Face-hitting dominating sets in planar graphs: Alternative proof and linear-time algorithm
This solves a graph theory problem for researchers in computational geometry and graph algorithms, offering a more efficient and implementable solution, though it is incremental as it builds on prior work.
The paper tackles the problem of partitioning vertices of a planar graph into two dominating and face-hitting sets, providing a constructive proof that yields a linear-time algorithm, improving upon a previous non-algorithmic proof that relied on the 4-color theorem.
In a recent paper, Francis, Illickan, Jose and Rajendraprasad showed that every $n$-vertex plane graph $G$ has (under some natural restrictions) a vertex-partition into two sets $V_1$ and $V_2$ such that each $V_i$ is \emph{dominating} (every vertex of $G$ contains a vertex of $V_i$ in its closed neighbourhood) and \emph{face-hitting} (every face of $G$ is incident to a vertex of $V_i$).
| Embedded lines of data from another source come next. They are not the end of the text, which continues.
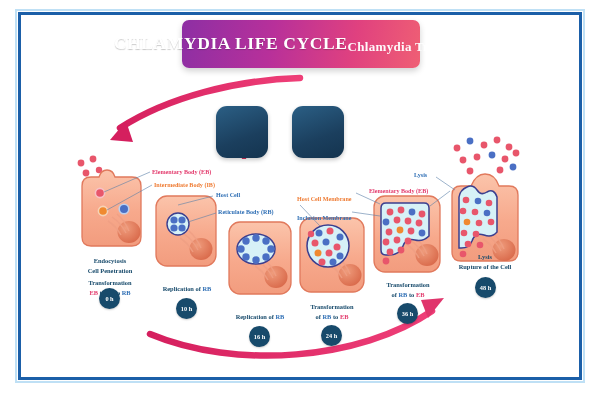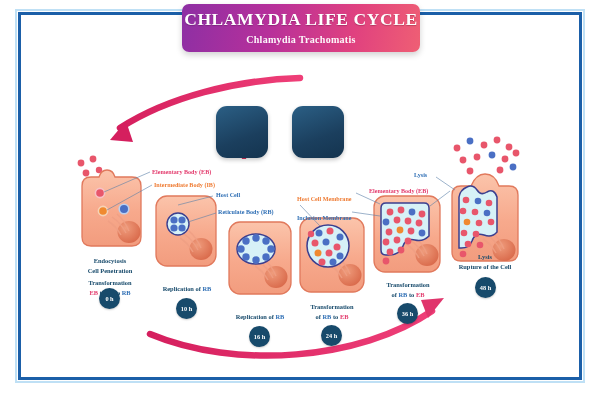"CHLAMYDIA LIFE CYCLE" #banner { flex-direction: column -> row; top: 4px -> 20px }
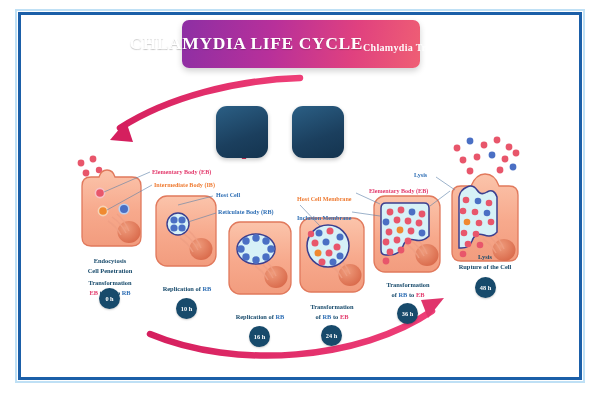"Chlamydia Trachomatis" #banner-sub { font-size: 10px -> 13px }
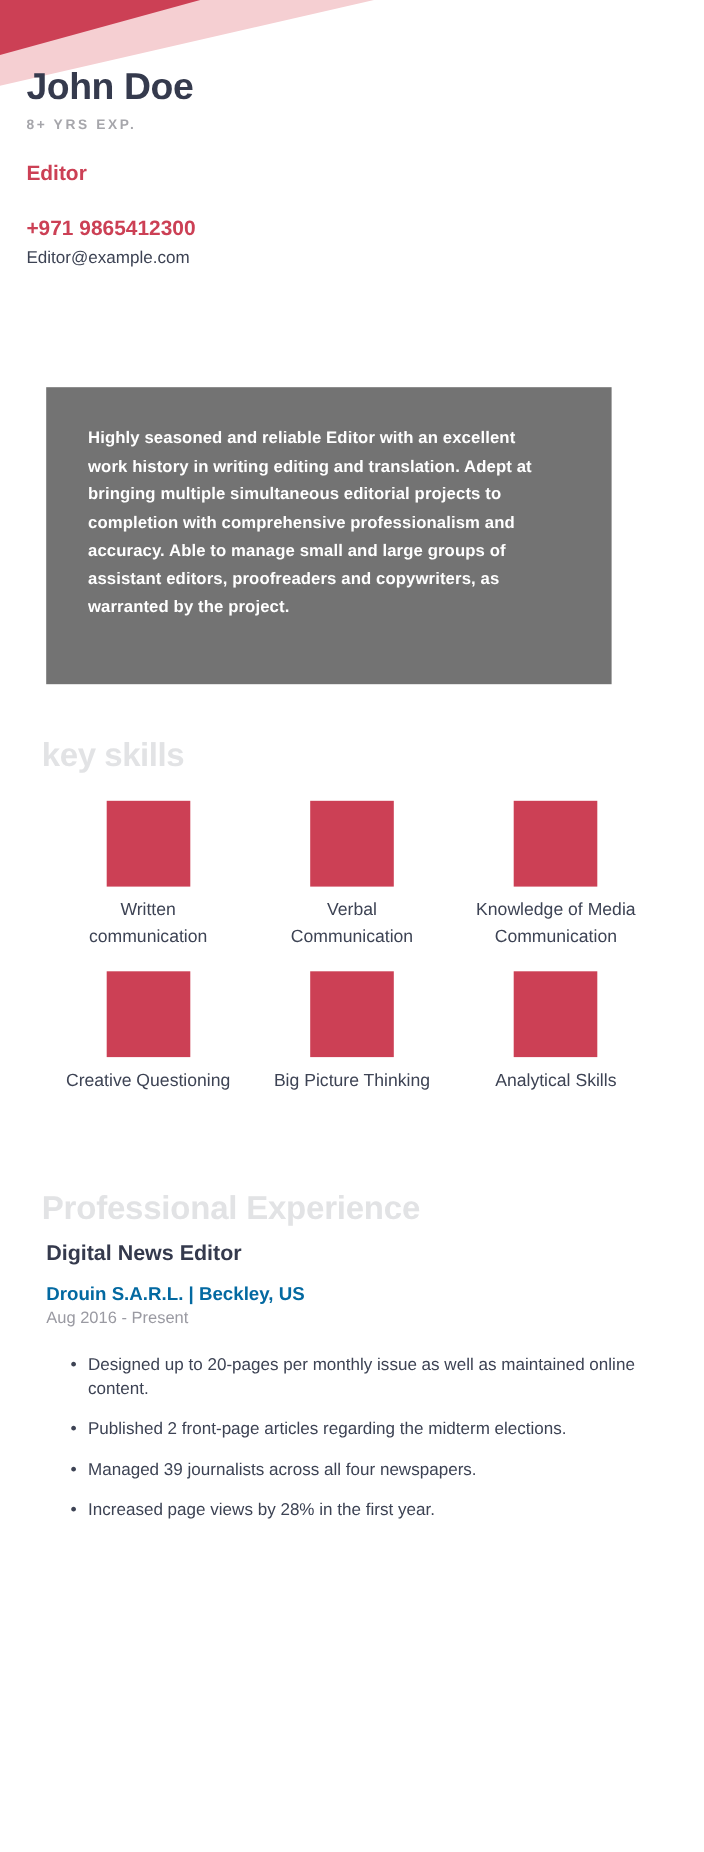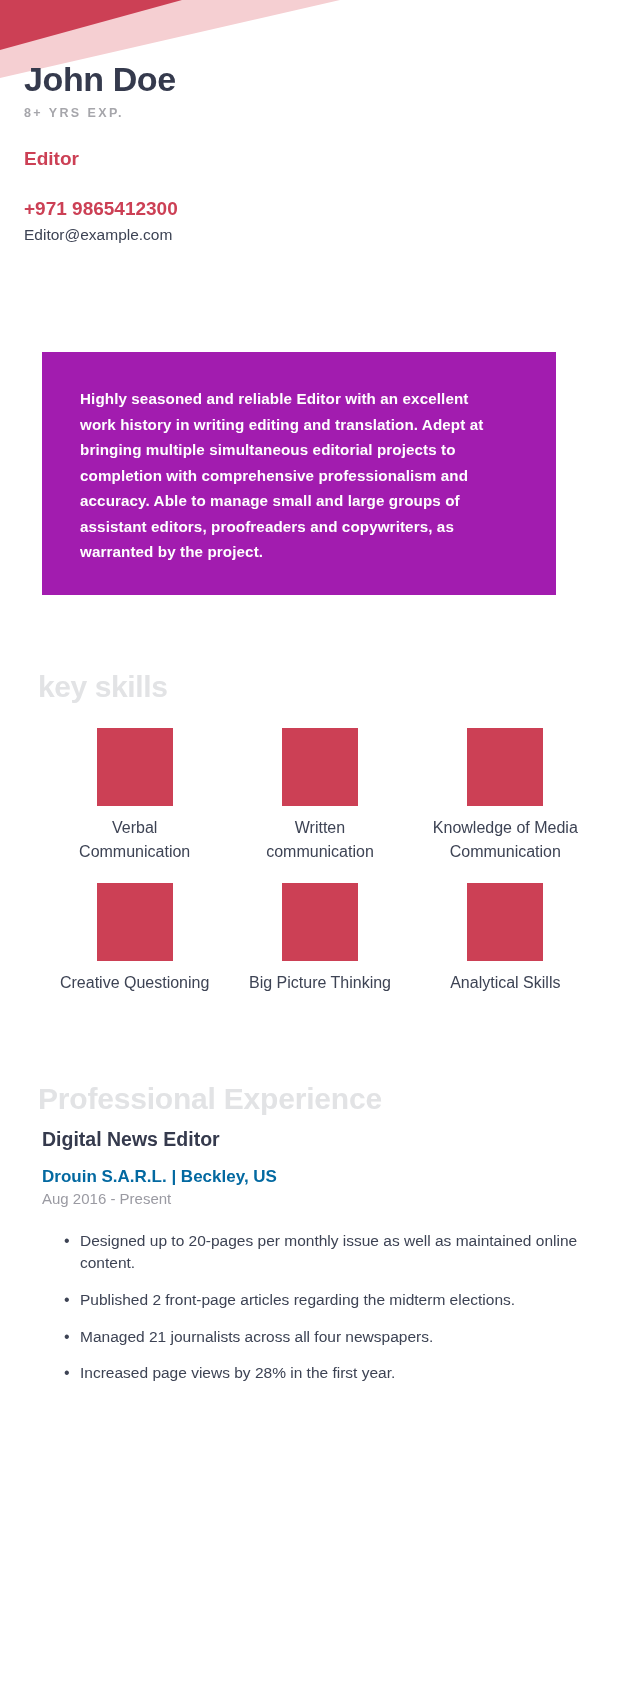"Highly seasoned and reliable Editor" .summary-box { background: #a21caf -> #737373; height: 243px -> 270px }
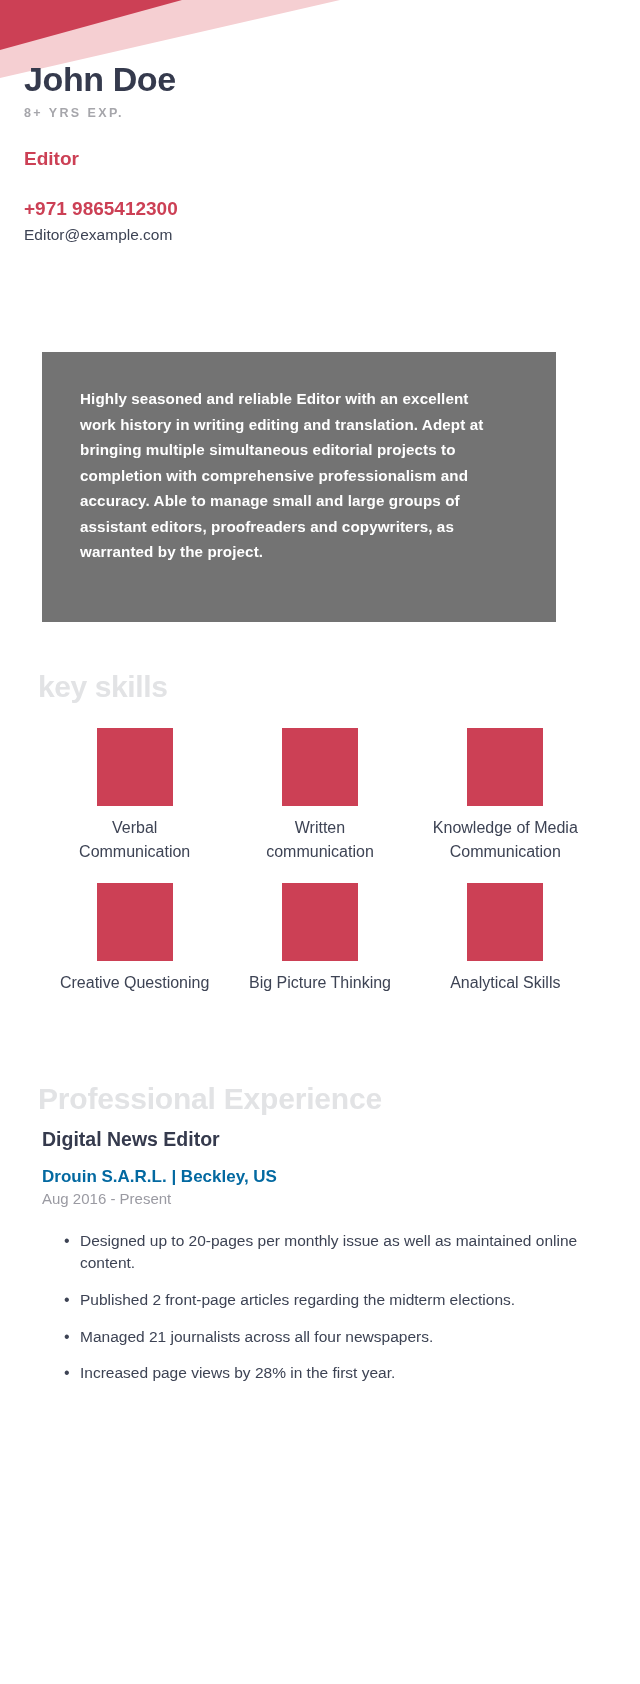"Verbal Communication" div.skill-cell { order: before "Written communication" -> after "Written communication" }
Their proof works by considering a supergraph $G'$ of $G$ that has certain properties, and among all such graphs, taking one that has the fewest edges. As such, their proof is not algorithmic. Their proof also relies on the 4-color theorem, for which a quadratic-time algorithm exists, but it would not be easy to implement. In this paper, we give a new proof that every $n$-vertex plane graph $G$ has (under the same restrictions) a vertex-partition into two dominating face-hitting sets. Our proof is constructive, and requires nothing more complicated than splitting a graph into 2-connected components, finding an ear decomposition, and computing a perfect matching in a 3-regular plane graph. For all these problems, linear-time algorithms are known and so we can find the vertex-partition in linear time.